Segment Open
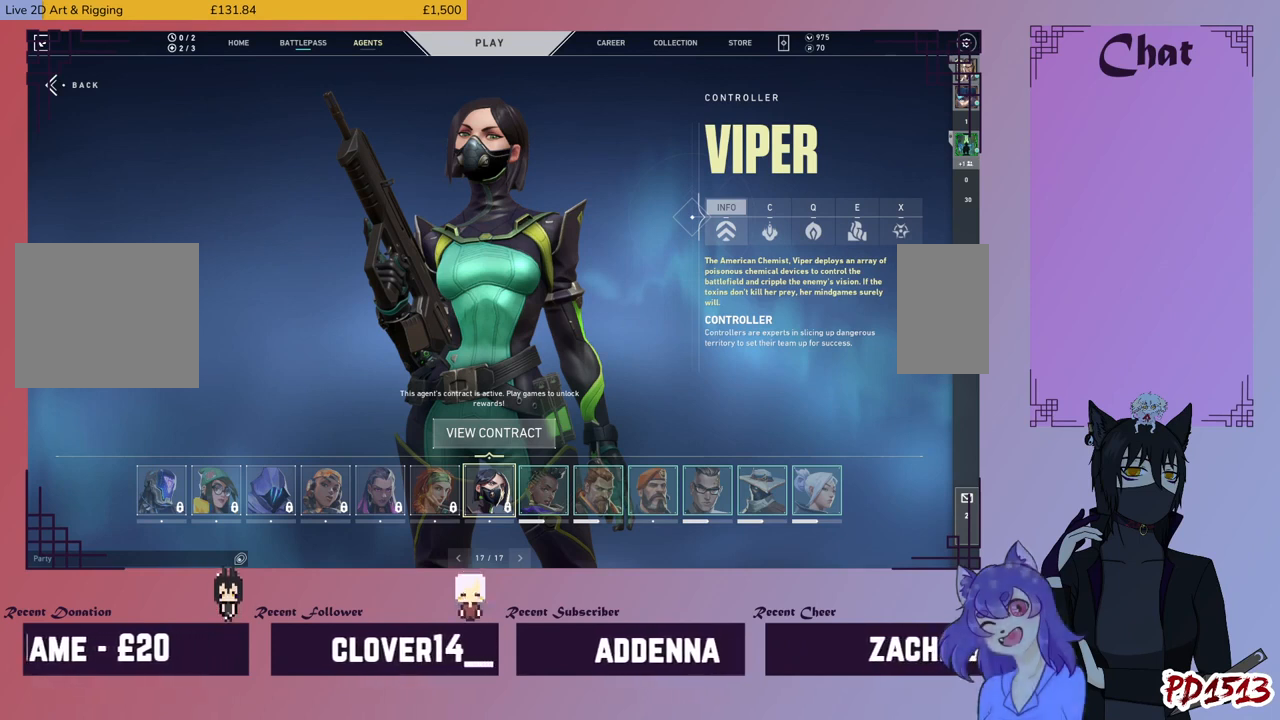
{"keys": [], "mouse": [], "events": [[367, "mouse_left", "down"], [467, "mouse_left", "up"]]}
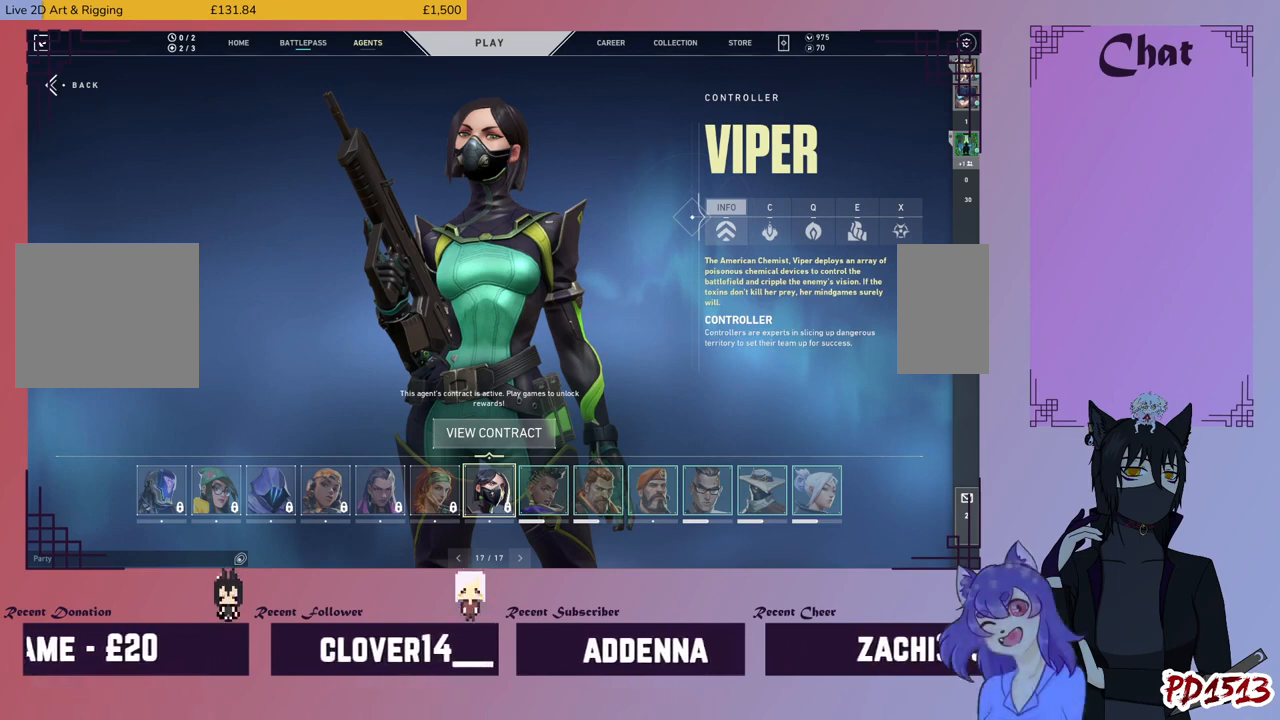
{"keys": [], "mouse": [], "events": []}
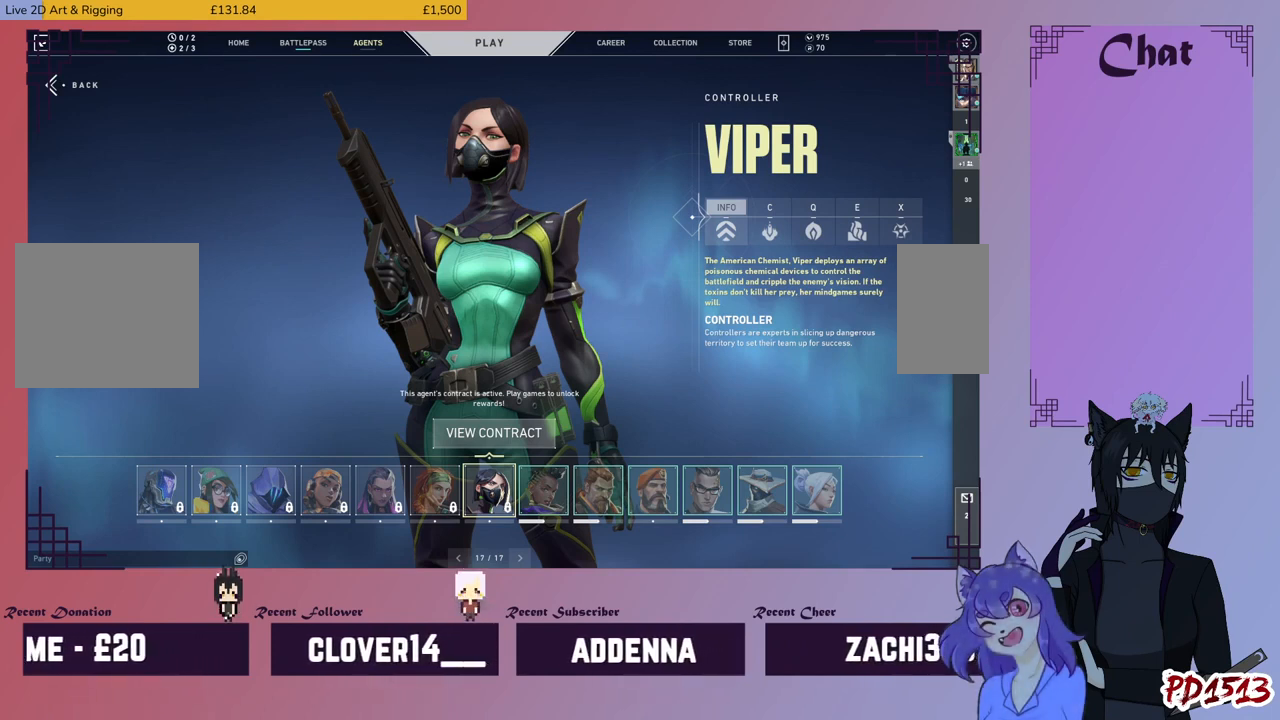
{"keys": [], "mouse": [], "events": [[100, "mouse_left", "down"], [167, "mouse_left", "up"]]}
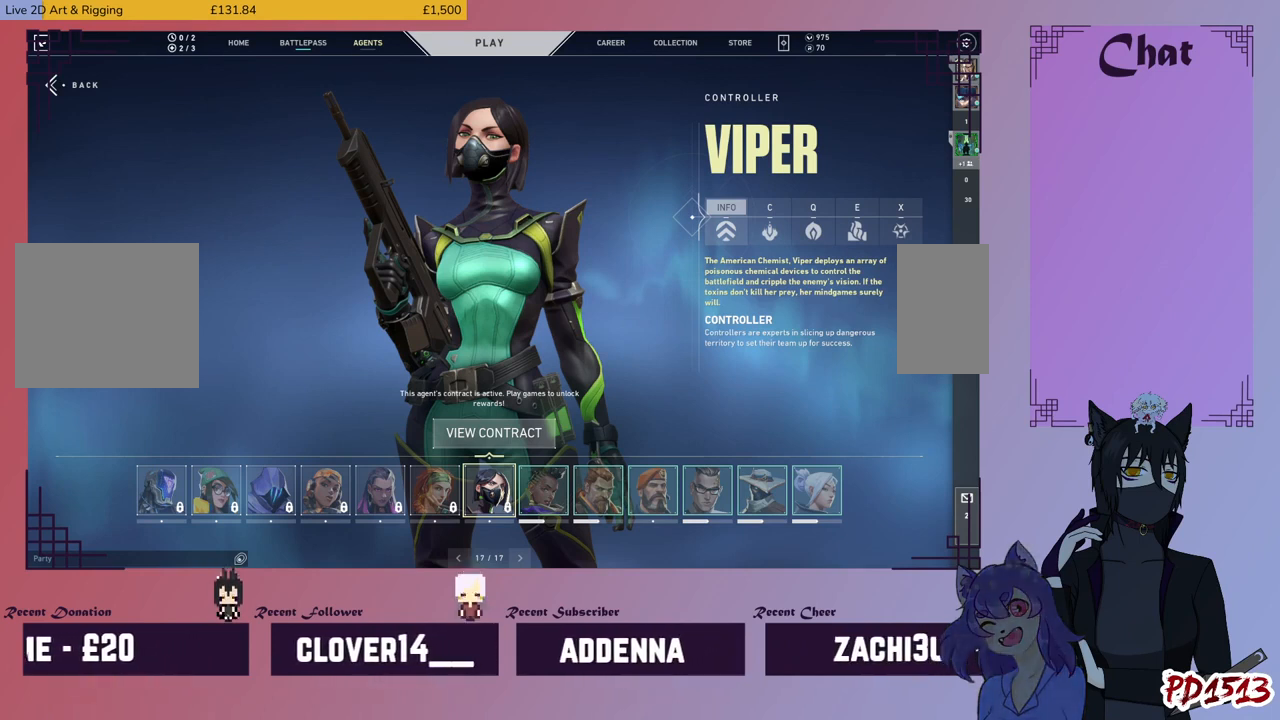
{"keys": [], "mouse": [], "events": []}
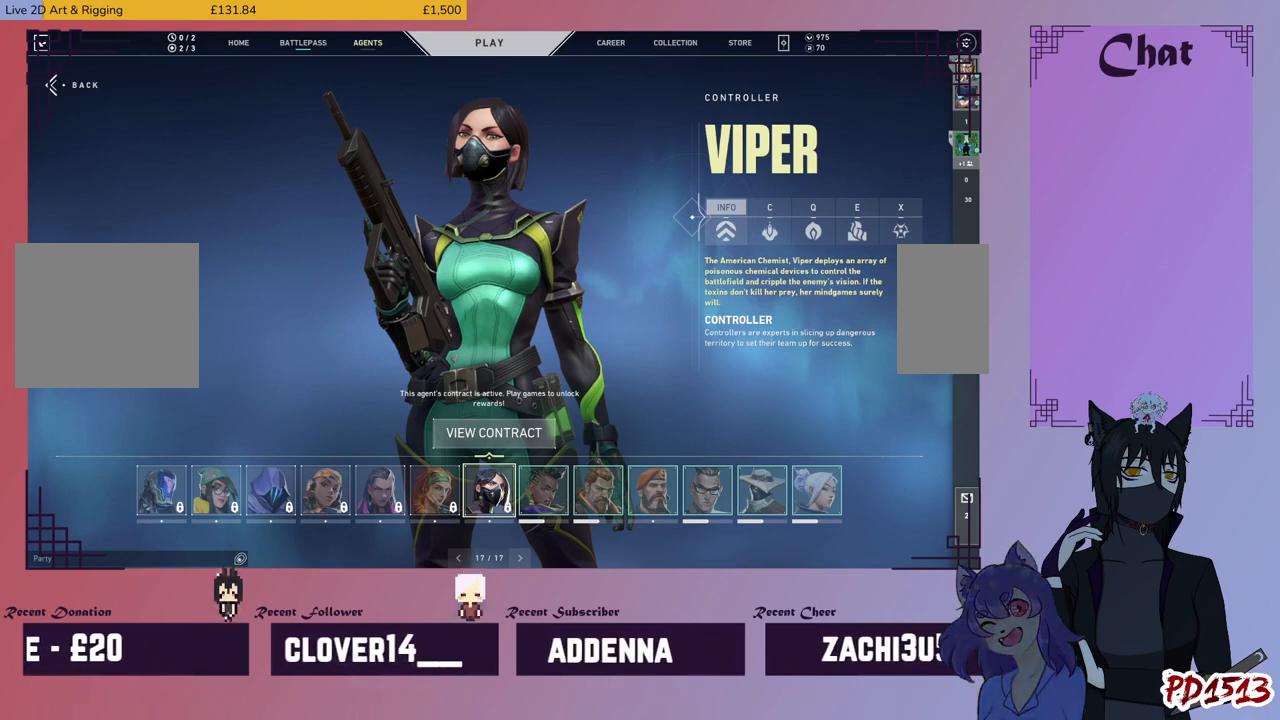
{"keys": [], "mouse": [], "events": [[234, "mouse_left", "down"], [334, "mouse_left", "up"]]}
Segment Closed
A single number is required: the count of lines in the data above that include the string "down".

_EXERCISE ANSWER_
3